Related other research
(Brooks)

Brooks continued researching advanced visualization technology, in particular, immersive virtual environments, work also funded in major parts by ONR and NIH. The science this year was focused on measuring the effects of various system parameters on virtual environment effectiveness. Students not supported by the ITR but under Brooks's direction:

(1) Studied the effects of various approximate lighting models on subjects' sensations of presence and their task performance. A major finding is that subjects performed as well with OpenGL lighting as with the more costly and more realistic global illumination. This was quite a surprise. This work by Paul Zimmons yielded a Ph.D. dissertation.

(2) Studied the effects of various 3-D sound models on subjects' sound-source-location performance. For an anechoic environment, subjects performed as well with the DirectX sound as with full 3-D sound, also surprising. Studies with echoic environments, which might very well change things radically, will be done next year.

(3) Studied the degree to which subjects walking and stopping at barriers in a virtual world have the same trajectories as in normal real-world walking and blindered real-world walking that simulates the field of view in virtual worlds. As hoped, subjects who really walk about in a virtual environment do it with essentially the same velocity and direction profiles as in the real world, but somewhat slower.

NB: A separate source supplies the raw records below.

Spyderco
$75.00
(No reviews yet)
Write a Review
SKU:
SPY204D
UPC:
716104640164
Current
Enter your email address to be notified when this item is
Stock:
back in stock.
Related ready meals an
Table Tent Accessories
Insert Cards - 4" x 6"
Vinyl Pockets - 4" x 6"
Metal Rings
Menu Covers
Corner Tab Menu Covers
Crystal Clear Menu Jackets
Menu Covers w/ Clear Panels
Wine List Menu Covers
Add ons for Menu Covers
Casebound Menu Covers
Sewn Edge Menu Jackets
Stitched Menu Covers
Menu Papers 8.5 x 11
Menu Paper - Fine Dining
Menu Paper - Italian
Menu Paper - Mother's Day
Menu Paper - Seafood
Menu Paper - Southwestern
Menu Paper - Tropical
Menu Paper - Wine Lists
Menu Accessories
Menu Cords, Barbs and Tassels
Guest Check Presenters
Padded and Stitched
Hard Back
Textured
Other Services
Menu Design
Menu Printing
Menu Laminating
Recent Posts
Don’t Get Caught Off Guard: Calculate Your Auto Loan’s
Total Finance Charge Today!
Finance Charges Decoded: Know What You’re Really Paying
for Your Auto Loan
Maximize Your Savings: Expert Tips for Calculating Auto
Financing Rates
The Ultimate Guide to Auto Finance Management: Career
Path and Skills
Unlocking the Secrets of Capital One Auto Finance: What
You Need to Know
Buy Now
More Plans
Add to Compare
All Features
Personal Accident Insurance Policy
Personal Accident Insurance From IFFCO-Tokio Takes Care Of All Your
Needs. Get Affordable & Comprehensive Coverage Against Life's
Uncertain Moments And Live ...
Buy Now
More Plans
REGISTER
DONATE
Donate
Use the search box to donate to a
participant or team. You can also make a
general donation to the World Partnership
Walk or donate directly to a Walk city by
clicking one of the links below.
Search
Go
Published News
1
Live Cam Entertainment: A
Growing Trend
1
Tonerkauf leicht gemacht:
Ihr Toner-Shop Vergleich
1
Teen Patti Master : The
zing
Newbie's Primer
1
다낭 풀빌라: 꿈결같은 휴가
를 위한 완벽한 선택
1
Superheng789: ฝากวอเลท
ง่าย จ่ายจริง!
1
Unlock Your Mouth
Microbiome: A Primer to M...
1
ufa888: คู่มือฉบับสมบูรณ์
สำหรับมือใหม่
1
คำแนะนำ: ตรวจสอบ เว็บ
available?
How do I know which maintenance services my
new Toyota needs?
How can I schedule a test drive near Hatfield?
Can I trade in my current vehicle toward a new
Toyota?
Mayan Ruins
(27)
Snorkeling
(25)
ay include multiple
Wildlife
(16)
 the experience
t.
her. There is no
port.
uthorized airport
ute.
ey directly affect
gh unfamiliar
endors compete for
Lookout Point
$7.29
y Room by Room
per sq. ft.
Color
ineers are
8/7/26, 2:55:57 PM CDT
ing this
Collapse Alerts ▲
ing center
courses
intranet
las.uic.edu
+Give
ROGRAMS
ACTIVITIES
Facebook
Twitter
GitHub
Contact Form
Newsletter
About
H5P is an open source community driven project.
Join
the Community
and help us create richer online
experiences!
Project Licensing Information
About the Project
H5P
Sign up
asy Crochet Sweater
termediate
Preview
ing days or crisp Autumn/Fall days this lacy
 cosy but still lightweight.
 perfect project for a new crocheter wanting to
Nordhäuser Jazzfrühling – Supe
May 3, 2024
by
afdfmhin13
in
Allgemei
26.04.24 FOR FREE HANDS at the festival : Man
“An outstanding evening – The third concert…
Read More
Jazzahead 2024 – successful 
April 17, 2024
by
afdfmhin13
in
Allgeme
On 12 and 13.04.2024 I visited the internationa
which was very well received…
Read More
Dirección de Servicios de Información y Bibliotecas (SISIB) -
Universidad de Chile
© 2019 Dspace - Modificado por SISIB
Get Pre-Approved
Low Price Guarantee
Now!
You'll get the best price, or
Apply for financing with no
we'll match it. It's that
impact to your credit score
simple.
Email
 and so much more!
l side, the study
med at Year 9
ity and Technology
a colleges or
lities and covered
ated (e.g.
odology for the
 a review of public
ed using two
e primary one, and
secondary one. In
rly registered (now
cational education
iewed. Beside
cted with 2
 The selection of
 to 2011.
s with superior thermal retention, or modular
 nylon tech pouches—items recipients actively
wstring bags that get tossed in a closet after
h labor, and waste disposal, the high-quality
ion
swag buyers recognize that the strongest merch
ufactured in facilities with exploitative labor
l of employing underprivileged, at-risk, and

(4) Studied data-driven Gaussian colored dots, static and moving, as a way of visualizing multiple functions of x,y defined on the same terrain. The object of such visualization is to make each layer separately understandable while enabling correlations among layers to also be evident to the viewer. Alexandra Bokinsky showed in her Ph.D. dissertation that up to nine static layers can be effectively studied, discriminated, and correlated by her technique. Moving Gaussian dots work even better.